Por João Paulo Guerra
A pobreza infantil é uma nódoa da política portuguesa já marcada por situações de fome. Ora, se não têm pão, comam ‘brioches’.
AQUI HÁ UNS TRÊS MESES, numa cerimónia pública de apresentação de um livro, as palavras de um prelado português impressionaram vivamente quem as ouviu: “Cada vez que vejo um pobre a dormir na rua penso que nesse dia e por esse motivo o governo do país devia cair”. O que terá proclamado o bispo ao ler, nos jornais de ontem, os dados europeus sobre a pobreza infantil em Portugal? Há estatísticas que trazem consigo tanto sofrimento e amargura de tanta gente indefesa que só mesmo corações empedernidos e sensibilidades sociais embotadas podem ficar indiferentes. É o caso dos dados europeus que, uma vez mais, envergonham Portugal e deveriam rebaixar os titulares do poder em Portugal.
Só que os titulares do poder estão tão inebriados consigo próprios, tão enlevados com a sua própria propaganda, tão extasiados com os elogios das clientelas, tão cegos pelo brilho do dinheiro dos compartes e pelo sucesso dos interesses que não há miséria que os comova.

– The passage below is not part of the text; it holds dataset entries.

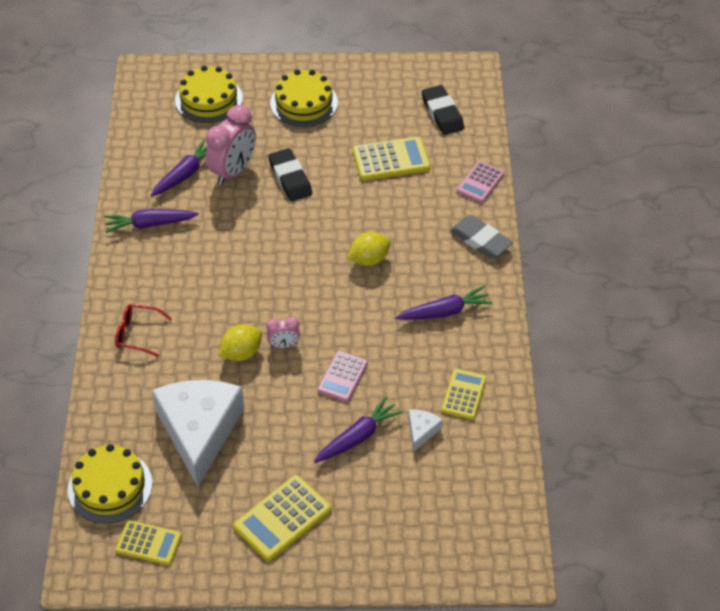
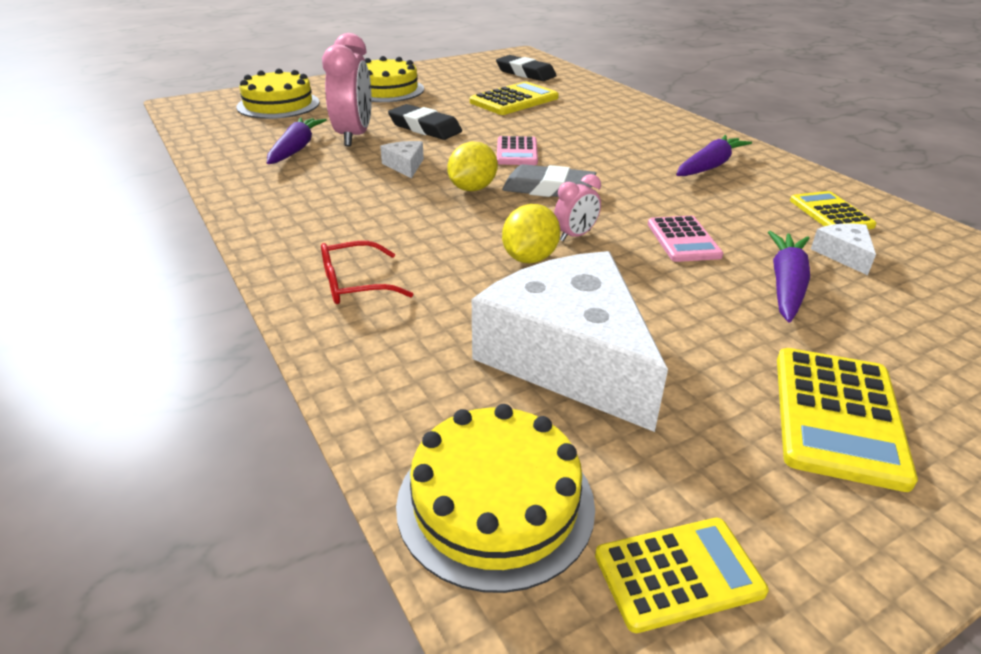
camera: 30 degrees left, 15 degrees down
(150, 224) = (282, 190): purple carrot -> none
(241, 225) = (405, 166): none -> white cheese
(369, 260) = (580, 154): yellow lemon -> yellow lemon (472, 188)
(480, 182) = (614, 95): pink calculator -> pink calculator (517, 152)
(480, 240) = (667, 121): grey eraser -> grey eraser (548, 188)

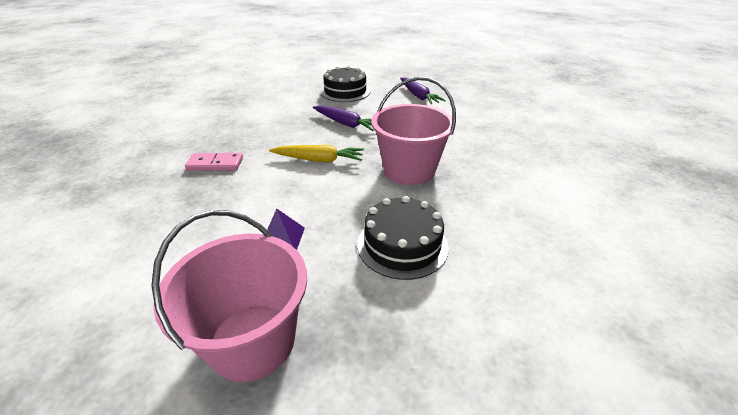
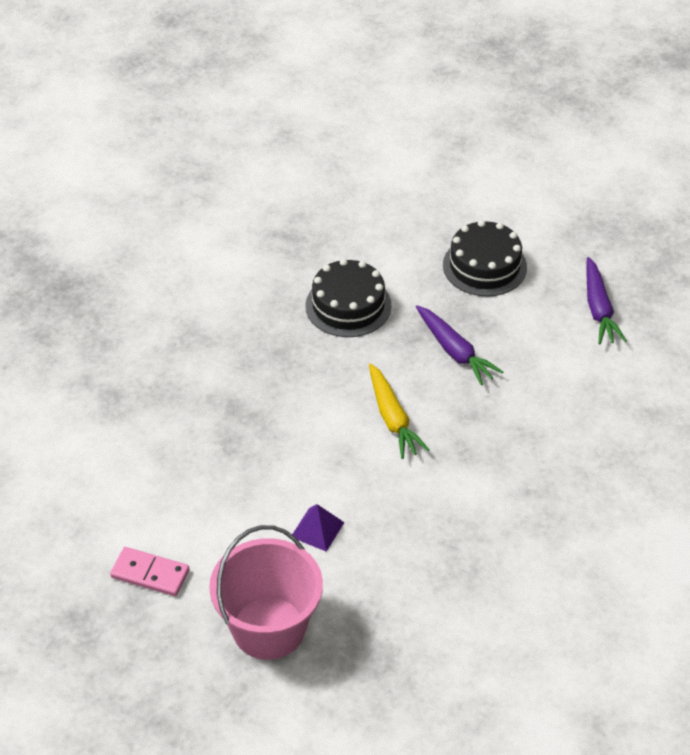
camera: 20 degrees right, 10 degrees up
(215, 164) = (262, 391): pink domino -> pink domino (150, 574)
(319, 160) = (392, 418): yellow carrot -> yellow carrot turned 45 degrees clockwise
(402, 245) = (438, 574): black cake -> black cake (348, 305)
(409, 170) = (499, 469): pink bucket -> none

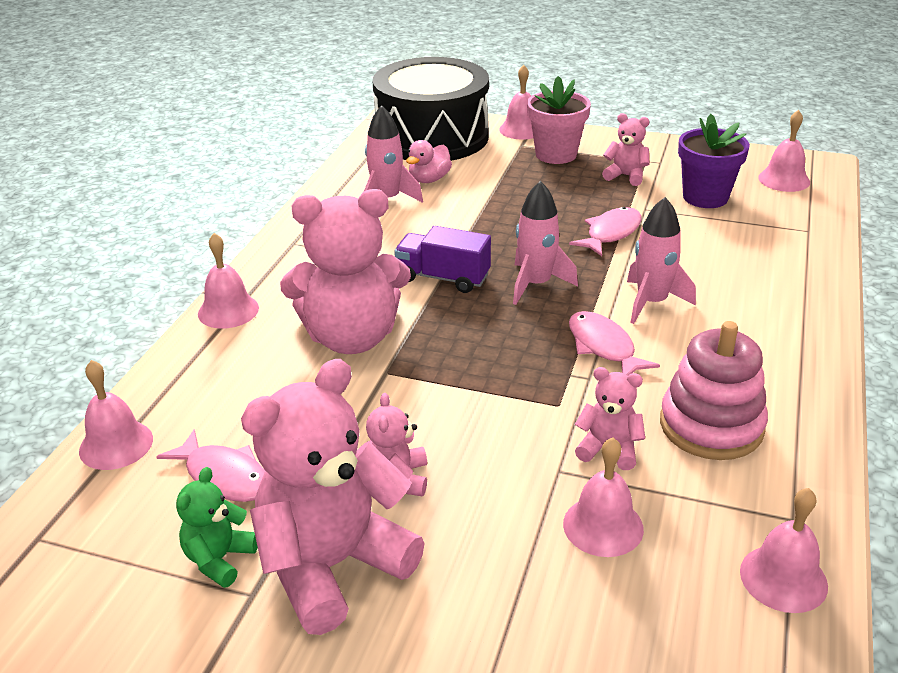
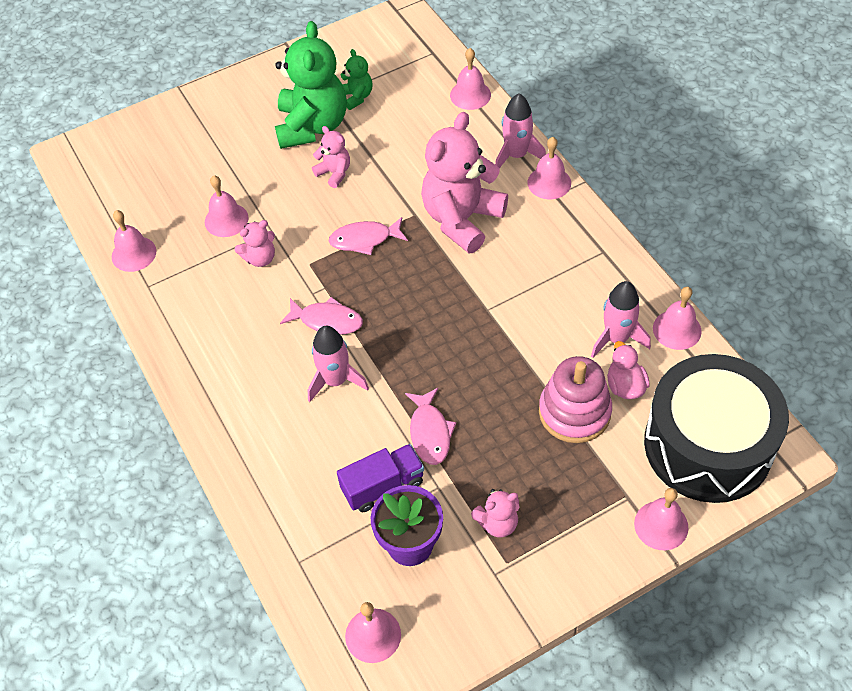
camera: 135 degrees right, 20 degrees up
(224, 476) = (405, 119): pink fish -> pink fish (364, 239)
(333, 566) = (312, 126): pink teddy bear -> green teddy bear
(340, 181) = (677, 329): none -> pink bell
(443, 278) = (477, 299): purple truck -> purple truck (383, 486)
(536, 284) = (418, 339): pink rocket -> pink rocket (516, 155)
(556, 154) = (585, 508): pink flower pot -> none
(711, 426) = (223, 311): pink stacking toy -> pink stacking toy (574, 412)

No último caso conhecido, os dados europeus revelam que Portugal é o segundo país europeu onde o risco de pobreza infantil é maior e mais duradouro. A situação piorou desde o relatório anterior e hoje em Portugal já existe um número considerável de crianças que sofre de sérias carências alimentares. Não consta que o Governo, de acordo com a vontade do bispo, tenha caído e nem é de prever que se tenha sentido minimamente incomodado. As muito pobres crianças portuguesas – uma em cada cinco – se não têm pão que comam ‘brioches’, como dizia Maria Antonieta, e siga em frente a tilintante marcha dos interesses.
«Diário Económico» de 26 Fev 08 - c.a.a.